#### [CONSIGNES]
[1] D’après le texte à lire, sous quels rapports le travail des régions italiennes sur les ressources agricoles gagne-t-il en importance ? Répondez en une à trois phrases.
[2] Les affirmations suivantes s’accordent-elles avec le texte à lire ? Pour chacune, répondez par oui ou par non et citez à l’identique les mots du texte qui tranchent.
(a) En 2004, les responsables régionaux se sont rencontrés de façon informelle à deux reprises.
(b) La conférence internationale sur les droits des agriculteurs a été organisée par la FAO seule.
(c) La discussion a fait ressortir une coordination nationale suffisante sur ces thèmes.

#### [TEXTE À LIRE]

------------------------

Le travail dans les régions italiennes sur les ressources génétiques agricoles devient de plus en plus important, tant en termes de ressources publiques mobilisées qu’en options possibles pour le développement rural des territoires.

Au cours de l’année 2004, les responsables des régions qui ont des lois sur la sauvegarde et la valorisation des espèces et variétés locales, ou sont dans des situations similaires, se sont rencontrées de façon informelle deux fois.

La première à l’occasion d’une réunion d’échanges d’expériences organisée par l’Istituto Agronomico per l’Oltremare (IAO) de Florence, la seconde pour participer à la conférence internationale sur les droits des agriculteurs (Article 9 du traité International sur les Ressources Génétiques pour l’Alimentation et l’agriculture), organisée par le même institut avec le soutien du Secrétariat à la Commission des ressources génétiques de la FAO.

Dans la discussion sur les problématiques et attentes relatives à la sauvegarde et la valorisation, ainsi que la conservation dynamique des variétés agricoles traditionnelles et/ou locales, et les droits des agriculteurs, ont émergé les points suivants :

  • le manque de coordination nationale sur de tels thèmes et possibilités d’actions futures, ayant le but d’harmoniser les normes et activités.

------------------------

#### [DONNÉES CI-DESSOUS]
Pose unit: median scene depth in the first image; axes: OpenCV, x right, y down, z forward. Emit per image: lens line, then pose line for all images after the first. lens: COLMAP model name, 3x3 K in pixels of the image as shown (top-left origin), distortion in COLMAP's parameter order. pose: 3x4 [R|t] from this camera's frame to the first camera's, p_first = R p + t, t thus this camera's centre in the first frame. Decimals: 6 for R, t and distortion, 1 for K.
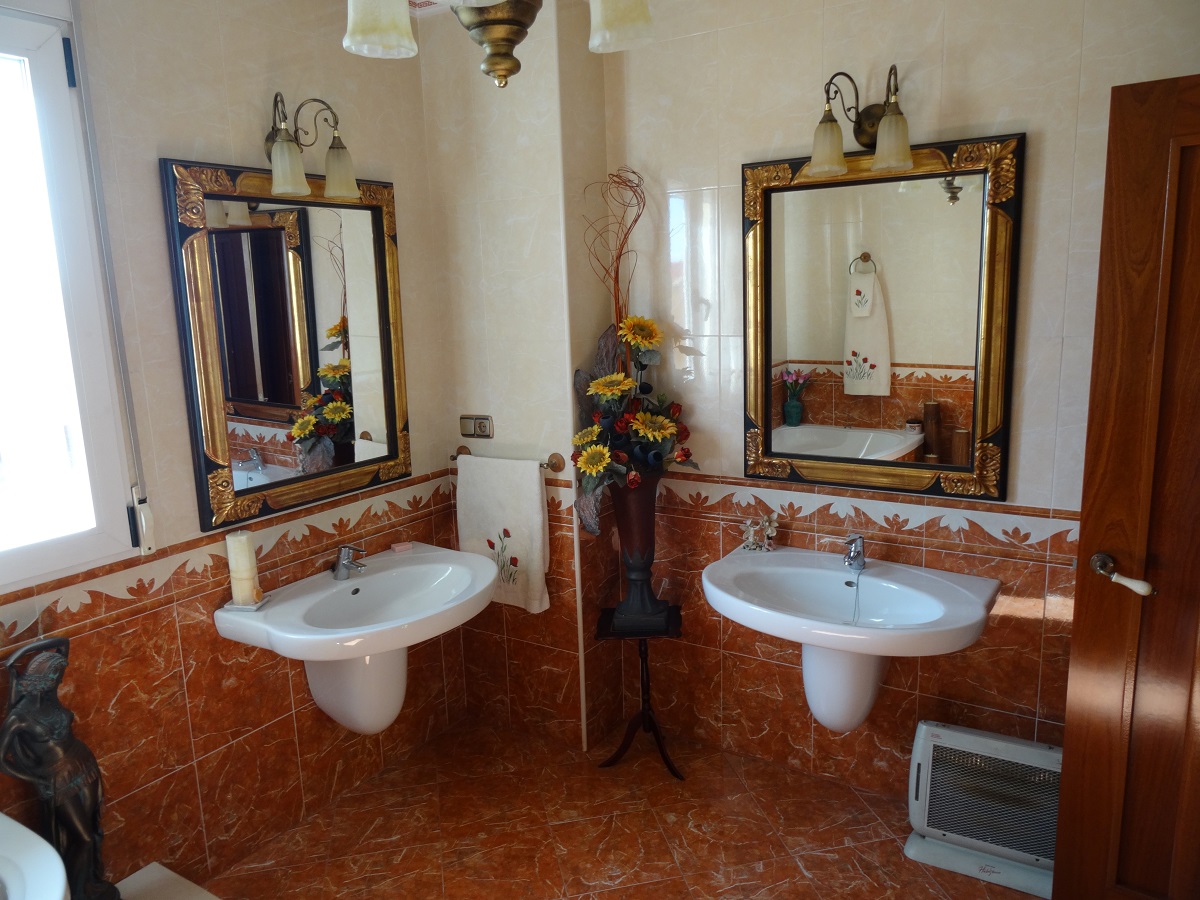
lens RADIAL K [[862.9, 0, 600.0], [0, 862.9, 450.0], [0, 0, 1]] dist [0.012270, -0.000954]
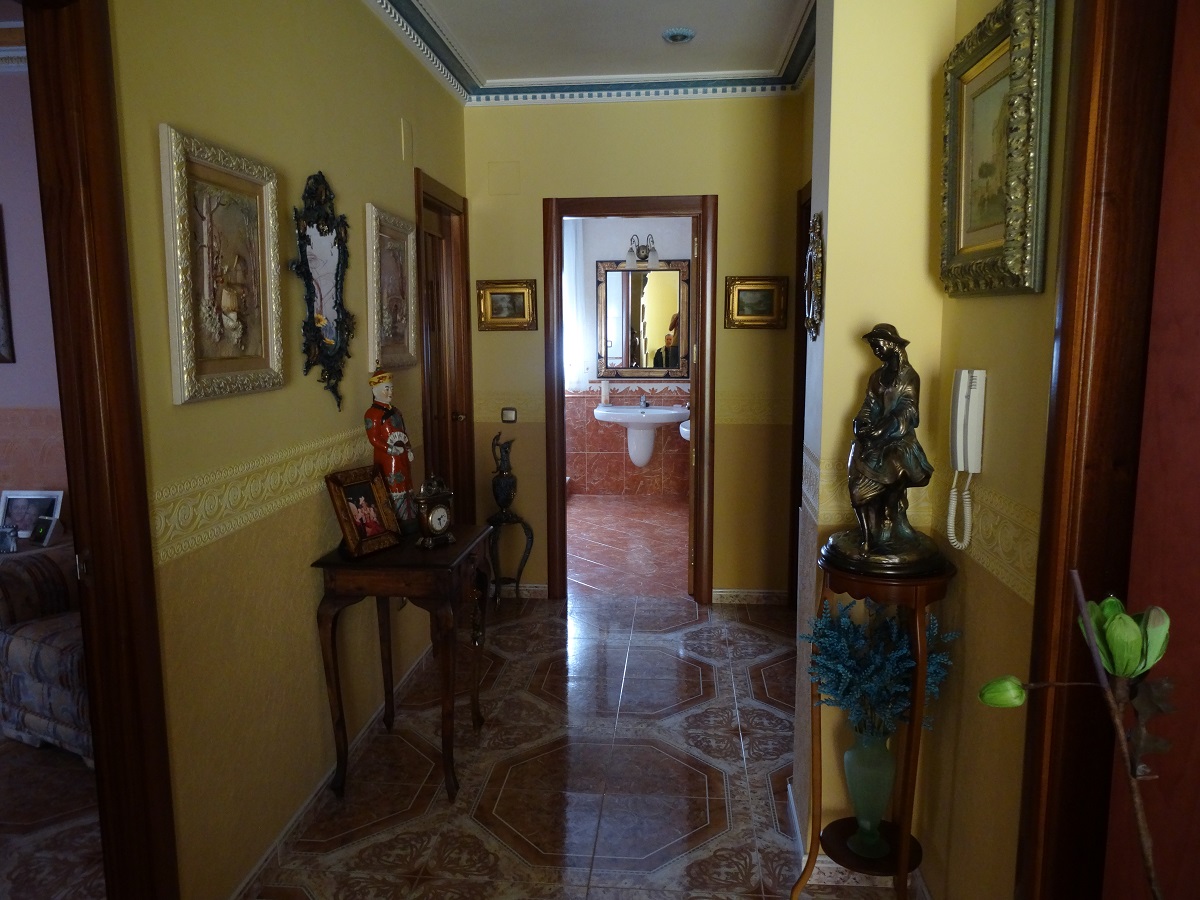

------------------------

#### [RÉPONSES]
[1] Ce travail devient de plus en plus important pour deux raisons. La première tient aux ressources publiques qu’il mobilise. La seconde tient aux options qu’il offre pour le développement rural des territoires.

[2]
(a) Oui : « se sont rencontrées de façon informelle deux fois ».
(b) Non : « organisée par le même institut avec le soutien du Secrétariat à la Commission des ressources génétiques de la FAO ».
(c) Non : « le manque de coordination nationale sur de tels thèmes ».